▶ _Data for the task_
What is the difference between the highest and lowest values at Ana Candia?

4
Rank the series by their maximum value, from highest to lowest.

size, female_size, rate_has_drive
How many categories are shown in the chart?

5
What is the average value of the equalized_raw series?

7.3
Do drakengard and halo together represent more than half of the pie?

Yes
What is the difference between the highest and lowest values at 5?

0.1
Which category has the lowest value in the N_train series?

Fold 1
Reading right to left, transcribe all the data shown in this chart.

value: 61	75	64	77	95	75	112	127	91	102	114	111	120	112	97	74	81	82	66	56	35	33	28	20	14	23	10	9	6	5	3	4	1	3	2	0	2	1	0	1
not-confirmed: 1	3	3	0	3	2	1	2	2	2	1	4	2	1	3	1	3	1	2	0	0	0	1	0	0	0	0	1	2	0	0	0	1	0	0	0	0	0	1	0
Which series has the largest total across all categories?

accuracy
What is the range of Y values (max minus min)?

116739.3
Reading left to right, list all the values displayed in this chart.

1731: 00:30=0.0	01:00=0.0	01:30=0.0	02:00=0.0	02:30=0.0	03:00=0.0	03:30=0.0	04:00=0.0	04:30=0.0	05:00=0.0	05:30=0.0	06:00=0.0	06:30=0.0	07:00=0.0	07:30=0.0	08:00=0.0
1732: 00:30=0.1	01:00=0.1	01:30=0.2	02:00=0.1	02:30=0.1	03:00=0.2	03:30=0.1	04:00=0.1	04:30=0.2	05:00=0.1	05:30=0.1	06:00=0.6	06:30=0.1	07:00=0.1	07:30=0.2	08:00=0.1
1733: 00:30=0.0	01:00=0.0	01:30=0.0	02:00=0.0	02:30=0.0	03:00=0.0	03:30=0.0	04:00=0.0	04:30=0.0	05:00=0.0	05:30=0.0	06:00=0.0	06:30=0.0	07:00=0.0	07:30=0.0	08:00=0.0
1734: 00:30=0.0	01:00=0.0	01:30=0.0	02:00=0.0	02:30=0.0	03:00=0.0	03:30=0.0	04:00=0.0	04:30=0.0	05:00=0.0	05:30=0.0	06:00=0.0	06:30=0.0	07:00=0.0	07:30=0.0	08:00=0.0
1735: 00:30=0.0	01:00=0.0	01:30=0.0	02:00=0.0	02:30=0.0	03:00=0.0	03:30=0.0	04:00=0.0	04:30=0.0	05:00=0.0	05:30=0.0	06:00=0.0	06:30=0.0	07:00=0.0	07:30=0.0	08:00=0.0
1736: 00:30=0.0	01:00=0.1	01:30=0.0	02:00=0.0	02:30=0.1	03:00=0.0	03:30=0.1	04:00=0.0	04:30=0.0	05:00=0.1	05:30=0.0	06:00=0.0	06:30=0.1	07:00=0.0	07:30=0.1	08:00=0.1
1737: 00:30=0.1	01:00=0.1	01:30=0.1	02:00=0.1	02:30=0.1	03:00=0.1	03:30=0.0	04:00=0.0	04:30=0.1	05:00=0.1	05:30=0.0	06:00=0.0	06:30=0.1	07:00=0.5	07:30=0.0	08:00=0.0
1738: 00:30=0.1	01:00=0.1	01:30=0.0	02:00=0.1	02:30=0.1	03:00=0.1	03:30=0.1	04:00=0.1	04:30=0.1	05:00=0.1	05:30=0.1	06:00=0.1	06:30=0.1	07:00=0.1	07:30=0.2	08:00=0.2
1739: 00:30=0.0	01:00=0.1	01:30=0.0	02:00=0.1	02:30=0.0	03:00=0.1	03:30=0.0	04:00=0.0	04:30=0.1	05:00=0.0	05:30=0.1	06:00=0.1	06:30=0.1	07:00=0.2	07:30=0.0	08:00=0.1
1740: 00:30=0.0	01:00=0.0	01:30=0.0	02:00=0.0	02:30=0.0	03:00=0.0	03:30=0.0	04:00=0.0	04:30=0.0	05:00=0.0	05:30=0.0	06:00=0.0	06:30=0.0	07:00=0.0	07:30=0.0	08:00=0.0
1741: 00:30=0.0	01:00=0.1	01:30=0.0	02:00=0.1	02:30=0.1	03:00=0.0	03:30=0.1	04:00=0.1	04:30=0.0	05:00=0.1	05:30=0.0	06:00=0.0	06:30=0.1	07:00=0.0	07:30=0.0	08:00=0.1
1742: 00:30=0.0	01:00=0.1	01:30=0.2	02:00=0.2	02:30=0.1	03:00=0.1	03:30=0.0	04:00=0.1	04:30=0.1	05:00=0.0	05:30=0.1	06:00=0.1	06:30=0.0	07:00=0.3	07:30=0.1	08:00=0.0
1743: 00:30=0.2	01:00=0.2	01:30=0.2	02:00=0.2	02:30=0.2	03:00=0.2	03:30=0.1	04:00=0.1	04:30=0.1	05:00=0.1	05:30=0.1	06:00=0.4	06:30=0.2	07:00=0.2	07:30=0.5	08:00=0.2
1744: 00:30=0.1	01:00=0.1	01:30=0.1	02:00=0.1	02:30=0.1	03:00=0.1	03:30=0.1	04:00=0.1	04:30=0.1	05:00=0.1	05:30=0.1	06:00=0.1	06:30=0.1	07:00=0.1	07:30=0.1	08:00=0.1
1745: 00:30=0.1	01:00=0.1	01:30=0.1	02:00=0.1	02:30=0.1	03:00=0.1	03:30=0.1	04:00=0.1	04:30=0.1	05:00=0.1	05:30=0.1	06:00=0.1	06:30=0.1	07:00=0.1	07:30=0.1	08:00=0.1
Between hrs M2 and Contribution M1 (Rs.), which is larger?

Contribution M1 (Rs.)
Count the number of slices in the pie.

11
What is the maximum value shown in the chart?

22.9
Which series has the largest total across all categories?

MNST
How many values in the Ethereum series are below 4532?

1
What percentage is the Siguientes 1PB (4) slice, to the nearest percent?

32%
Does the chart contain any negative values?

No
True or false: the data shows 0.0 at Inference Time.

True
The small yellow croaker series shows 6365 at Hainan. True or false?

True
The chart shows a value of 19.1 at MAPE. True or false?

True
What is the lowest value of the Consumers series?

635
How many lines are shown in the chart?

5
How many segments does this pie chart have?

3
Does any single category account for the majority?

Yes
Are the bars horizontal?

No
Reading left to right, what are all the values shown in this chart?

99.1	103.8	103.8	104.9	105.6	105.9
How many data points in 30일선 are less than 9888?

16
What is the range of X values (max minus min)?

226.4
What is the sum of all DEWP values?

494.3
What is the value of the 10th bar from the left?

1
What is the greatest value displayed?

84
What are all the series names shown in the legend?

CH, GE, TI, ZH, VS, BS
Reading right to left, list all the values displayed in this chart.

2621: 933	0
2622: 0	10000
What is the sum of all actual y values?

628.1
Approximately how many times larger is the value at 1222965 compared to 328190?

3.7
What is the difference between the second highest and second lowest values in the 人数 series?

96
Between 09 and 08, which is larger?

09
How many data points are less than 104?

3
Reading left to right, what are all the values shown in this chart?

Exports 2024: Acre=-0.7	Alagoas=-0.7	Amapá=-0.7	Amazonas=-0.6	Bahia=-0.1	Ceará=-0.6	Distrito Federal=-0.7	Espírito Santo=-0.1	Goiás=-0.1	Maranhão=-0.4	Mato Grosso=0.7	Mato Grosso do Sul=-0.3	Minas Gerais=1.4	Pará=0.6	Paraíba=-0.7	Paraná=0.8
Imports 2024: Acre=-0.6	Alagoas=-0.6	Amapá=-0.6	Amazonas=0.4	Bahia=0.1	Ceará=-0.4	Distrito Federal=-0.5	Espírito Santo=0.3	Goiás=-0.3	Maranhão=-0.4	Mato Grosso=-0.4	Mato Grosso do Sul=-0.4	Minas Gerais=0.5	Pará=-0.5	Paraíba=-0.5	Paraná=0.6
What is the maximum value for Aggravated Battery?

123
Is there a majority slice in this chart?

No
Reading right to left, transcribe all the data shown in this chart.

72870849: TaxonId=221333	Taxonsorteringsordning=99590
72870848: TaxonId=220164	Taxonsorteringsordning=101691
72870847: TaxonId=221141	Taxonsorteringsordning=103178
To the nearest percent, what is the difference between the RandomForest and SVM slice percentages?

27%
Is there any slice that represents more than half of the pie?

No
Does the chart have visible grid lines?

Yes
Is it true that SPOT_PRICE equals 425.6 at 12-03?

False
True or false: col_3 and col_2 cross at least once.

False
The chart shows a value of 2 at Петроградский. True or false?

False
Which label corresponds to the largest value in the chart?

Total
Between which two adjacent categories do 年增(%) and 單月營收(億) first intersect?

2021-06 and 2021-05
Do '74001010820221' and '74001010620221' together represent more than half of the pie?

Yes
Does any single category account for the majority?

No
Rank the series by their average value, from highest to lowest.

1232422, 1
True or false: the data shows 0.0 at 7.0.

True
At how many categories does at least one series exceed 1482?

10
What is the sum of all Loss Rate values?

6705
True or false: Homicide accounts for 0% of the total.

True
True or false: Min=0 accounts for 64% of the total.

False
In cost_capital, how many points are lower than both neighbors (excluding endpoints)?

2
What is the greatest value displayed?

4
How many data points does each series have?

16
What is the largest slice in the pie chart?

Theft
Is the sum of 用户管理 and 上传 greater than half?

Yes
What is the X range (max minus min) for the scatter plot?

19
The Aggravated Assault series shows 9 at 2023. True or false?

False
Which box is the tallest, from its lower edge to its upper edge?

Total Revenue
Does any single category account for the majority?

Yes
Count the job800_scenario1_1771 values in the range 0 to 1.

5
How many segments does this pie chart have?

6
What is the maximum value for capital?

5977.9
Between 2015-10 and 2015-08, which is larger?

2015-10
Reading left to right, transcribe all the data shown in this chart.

▶ _Task to carry out_
Rewrite the material from its beginning through the line containing "Reading left to right, list", changing "chart" to "graph" and leaving all else unchanged.

▶ _Task solution_
What is the difference between the highest and lowest values at Ana Candia?

4
Rank the series by their maximum value, from highest to lowest.

size, female_size, rate_has_drive
How many categories are shown in the graph?

5
What is the average value of the equalized_raw series?

7.3
Do drakengard and halo together represent more than half of the pie?

Yes
What is the difference between the highest and lowest values at 5?

0.1
Which category has the lowest value in the N_train series?

Fold 1
Reading right to left, transcribe all the data shown in this graph.

value: 61	75	64	77	95	75	112	127	91	102	114	111	120	112	97	74	81	82	66	56	35	33	28	20	14	23	10	9	6	5	3	4	1	3	2	0	2	1	0	1
not-confirmed: 1	3	3	0	3	2	1	2	2	2	1	4	2	1	3	1	3	1	2	0	0	0	1	0	0	0	0	1	2	0	0	0	1	0	0	0	0	0	1	0
Which series has the largest total across all categories?

accuracy
What is the range of Y values (max minus min)?

116739.3
Reading left to right, list all the values displayed in this graph.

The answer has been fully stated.